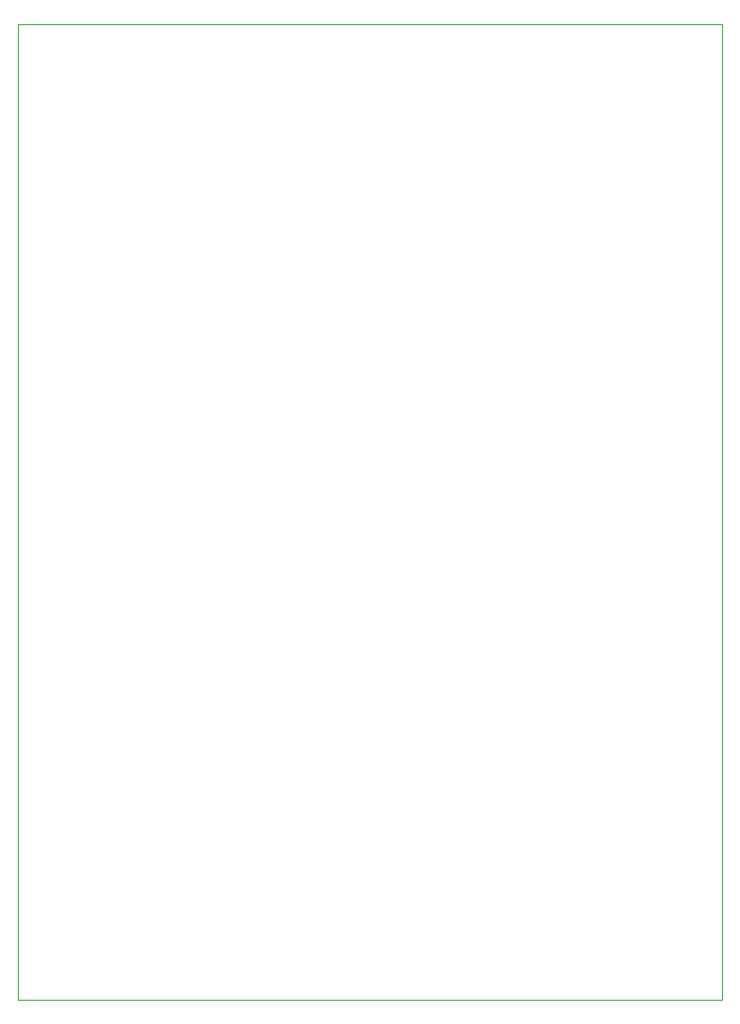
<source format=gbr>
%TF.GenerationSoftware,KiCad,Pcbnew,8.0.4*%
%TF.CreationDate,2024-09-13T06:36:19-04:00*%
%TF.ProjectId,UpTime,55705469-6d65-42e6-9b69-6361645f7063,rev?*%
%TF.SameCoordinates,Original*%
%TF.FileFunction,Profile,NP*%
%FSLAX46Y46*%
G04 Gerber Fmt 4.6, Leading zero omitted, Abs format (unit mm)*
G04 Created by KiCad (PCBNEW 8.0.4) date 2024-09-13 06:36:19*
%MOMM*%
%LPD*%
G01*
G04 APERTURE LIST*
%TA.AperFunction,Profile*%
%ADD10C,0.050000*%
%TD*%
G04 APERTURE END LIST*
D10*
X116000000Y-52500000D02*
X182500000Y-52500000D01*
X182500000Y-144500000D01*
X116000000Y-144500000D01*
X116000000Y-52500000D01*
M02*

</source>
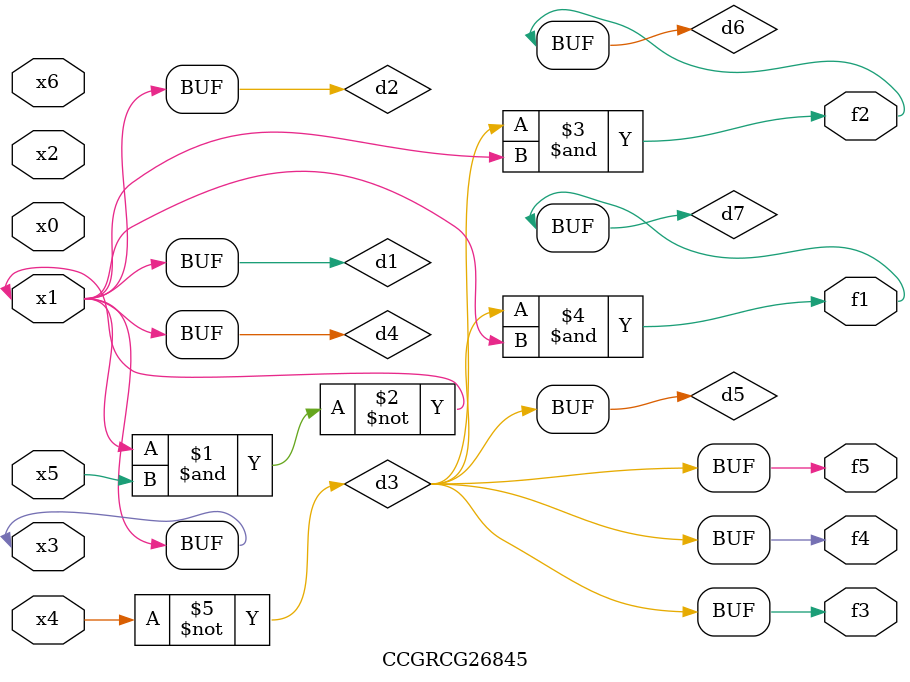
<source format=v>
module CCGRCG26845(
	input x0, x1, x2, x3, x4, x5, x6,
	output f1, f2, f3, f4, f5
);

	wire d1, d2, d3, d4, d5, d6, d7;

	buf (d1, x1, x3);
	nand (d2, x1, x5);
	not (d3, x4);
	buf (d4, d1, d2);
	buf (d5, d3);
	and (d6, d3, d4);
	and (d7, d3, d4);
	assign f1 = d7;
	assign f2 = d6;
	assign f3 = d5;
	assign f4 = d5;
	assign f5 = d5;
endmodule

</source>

* Exercise prompt *
Nothing but the pictures may be dropped as you repeat the listing above exactly.

* Exercise solution *
<source format=gbr>
%TF.GenerationSoftware,KiCad,Pcbnew,8.0.4*%
%TF.CreationDate,2024-09-13T06:36:19-04:00*%
%TF.ProjectId,UpTime,55705469-6d65-42e6-9b69-6361645f7063,rev?*%
%TF.SameCoordinates,Original*%
%TF.FileFunction,Profile,NP*%
%FSLAX46Y46*%
G04 Gerber Fmt 4.6, Leading zero omitted, Abs format (unit mm)*
G04 Created by KiCad (PCBNEW 8.0.4) date 2024-09-13 06:36:19*
%MOMM*%
%LPD*%
G01*
G04 APERTURE LIST*
%TA.AperFunction,Profile*%
%ADD10C,0.050000*%
%TD*%
G04 APERTURE END LIST*
D10*
X116000000Y-52500000D02*
X182500000Y-52500000D01*
X182500000Y-144500000D01*
X116000000Y-144500000D01*
X116000000Y-52500000D01*
M02*

</source>
<source format=v>
module CCGRCG26845(
	input x0, x1, x2, x3, x4, x5, x6,
	output f1, f2, f3, f4, f5
);

	wire d1, d2, d3, d4, d5, d6, d7;

	buf (d1, x1, x3);
	nand (d2, x1, x5);
	not (d3, x4);
	buf (d4, d1, d2);
	buf (d5, d3);
	and (d6, d3, d4);
	and (d7, d3, d4);
	assign f1 = d7;
	assign f2 = d6;
	assign f3 = d5;
	assign f4 = d5;
	assign f5 = d5;
endmodule

</source>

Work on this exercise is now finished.